Prompt: In your copy, each line below is repeated exactly and no image appears.

-------

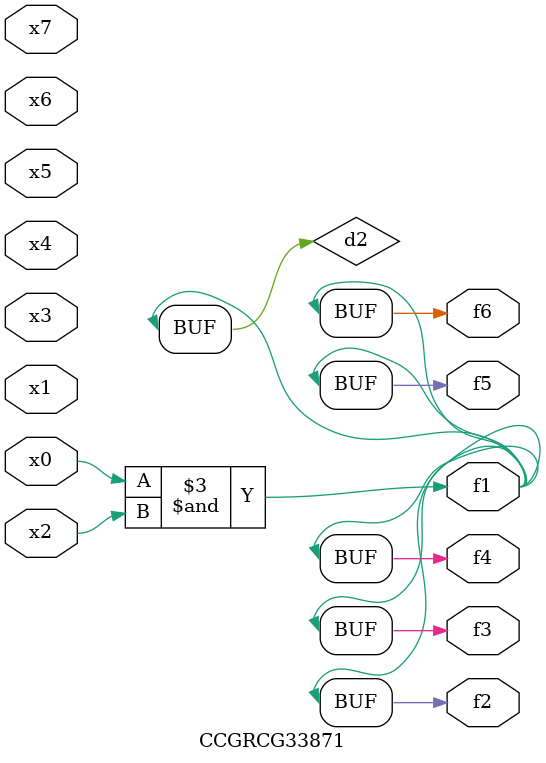
<source format=v>
module CCGRCG33871(
	input x0, x1, x2, x3, x4, x5, x6, x7,
	output f1, f2, f3, f4, f5, f6
);

	wire d1, d2;

	nor (d1, x3, x6);
	and (d2, x0, x2);
	assign f1 = d2;
	assign f2 = d2;
	assign f3 = d2;
	assign f4 = d2;
	assign f5 = d2;
	assign f6 = d2;
endmodule

</source>
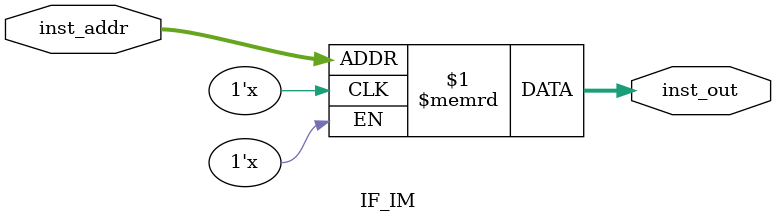
<source format=v>
`timescale 1ns / 1ps
module IF_IM(
input wire [31:0] inst_addr,
output wire [31:0] inst_out
);

reg [31:0] instmem [31:0];

assign inst_out = instmem[inst_addr];


endmodule

</source>
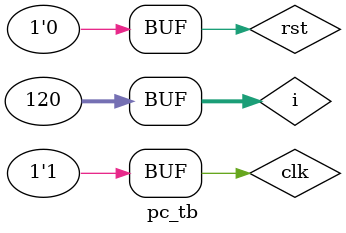
<source format=sv>
`timescale 1ns / 1ps


module pc_tb;
    
logic clk, rst;
logic [5:0] pout;

pc a1(
        .clk(clk),
        .rst(rst),
        .pout(pout)
        );
        
int i;
       initial begin
            clk=0; rst=1;
         #10ns;
            clk=1;
         #10ns;
            rst=0;
     
        for ( i=0;i<120;i++) begin
        #10ns;
        clk= 0;
        #10ns;
        clk=1;
        end
       
       end

endmodule

</source>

-------

Answer box:
<source format=v>
module CCGRCG33871(
	input x0, x1, x2, x3, x4, x5, x6, x7,
	output f1, f2, f3, f4, f5, f6
);

	wire d1, d2;

	nor (d1, x3, x6);
	and (d2, x0, x2);
	assign f1 = d2;
	assign f2 = d2;
	assign f3 = d2;
	assign f4 = d2;
	assign f5 = d2;
	assign f6 = d2;
endmodule

</source>
<source format=v>
`timescale 1ns / 1ps
module IF_IM(
input wire [31:0] inst_addr,
output wire [31:0] inst_out
);

reg [31:0] instmem [31:0];

assign inst_out = instmem[inst_addr];


endmodule

</source>
<source format=sv>
`timescale 1ns / 1ps


module pc_tb;
    
logic clk, rst;
logic [5:0] pout;

pc a1(
        .clk(clk),
        .rst(rst),
        .pout(pout)
        );
        
int i;
       initial begin
            clk=0; rst=1;
         #10ns;
            clk=1;
         #10ns;
            rst=0;
     
        for ( i=0;i<120;i++) begin
        #10ns;
        clk= 0;
        #10ns;
        clk=1;
        end
       
       end

endmodule

</source>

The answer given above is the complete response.